Consequently, the software has been designed to satisfy the needs of beginners and professionals alike, and most commercial programs have advanced features in order to be competitive and to satisfy all of their users. In general, they all succeed at adding features and being competitive.

However, the users are often befuddled by a genealogy program and its capabilities. After the software installation on your computer, whether from CDROM or downloading from the Internet, how do you start inputting data? Some users have GEDCOM files available, or the new software permits an upload of an existing database from another program. But beginning researchers have to start somewhere, with Person #1. And then spouse, children, parents, grandparents, and on and on until they have built their family tree out to, perhaps, thousands of persons with facts, notes and sources.

Where do they find help to get them started, and to help them input data correctly? The answer is twofold - every software program has a Help item or tab on their menus, and most programs have online Help features.

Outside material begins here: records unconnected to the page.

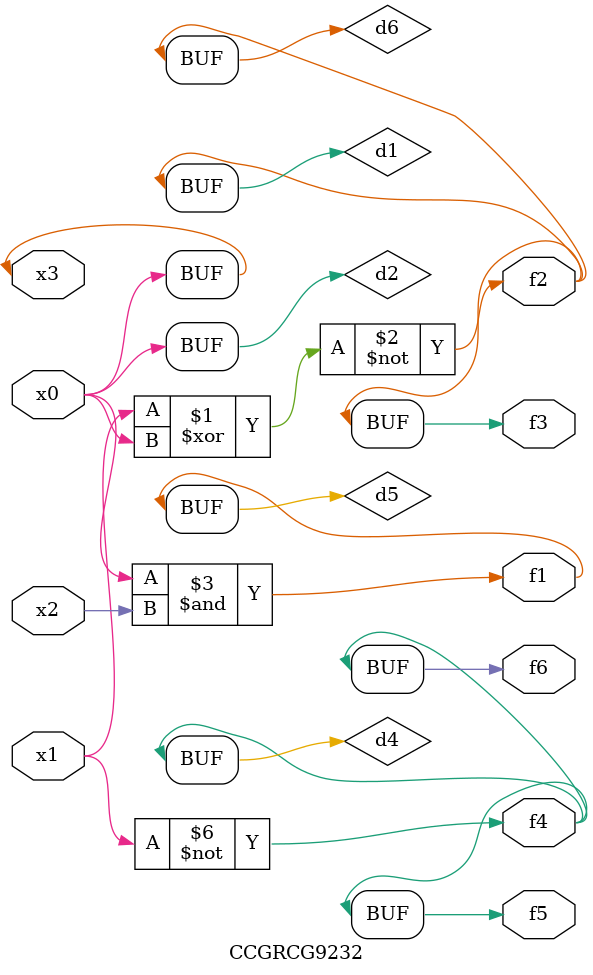
<source format=v>
module CCGRCG9232(
	input x0, x1, x2, x3,
	output f1, f2, f3, f4, f5, f6
);

	wire d1, d2, d3, d4, d5, d6;

	xnor (d1, x1, x3);
	buf (d2, x0, x3);
	nand (d3, x0, x2);
	not (d4, x1);
	nand (d5, d3);
	or (d6, d1);
	assign f1 = d5;
	assign f2 = d6;
	assign f3 = d6;
	assign f4 = d4;
	assign f5 = d4;
	assign f6 = d4;
endmodule

</source>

In other posts, I will provide links and some detail about the Help features of Family Tree Maker 2010, Legacy Family Tree 7 and RootsMagic 4. These are the three programs that I am somewhat familiar with and that many researchers currently use. Earlier versions of these software programs have similar Help functions, but the online support may not be as extensive as it is for the three programs noted above.


Anonymous said...

I want all those features, plus it to be compatible with my MAC. I do not want to split my Mac to run PC prgrams.

Dr. Bill (William L.) Smith said...

Reunion works very well on the Mac, I found.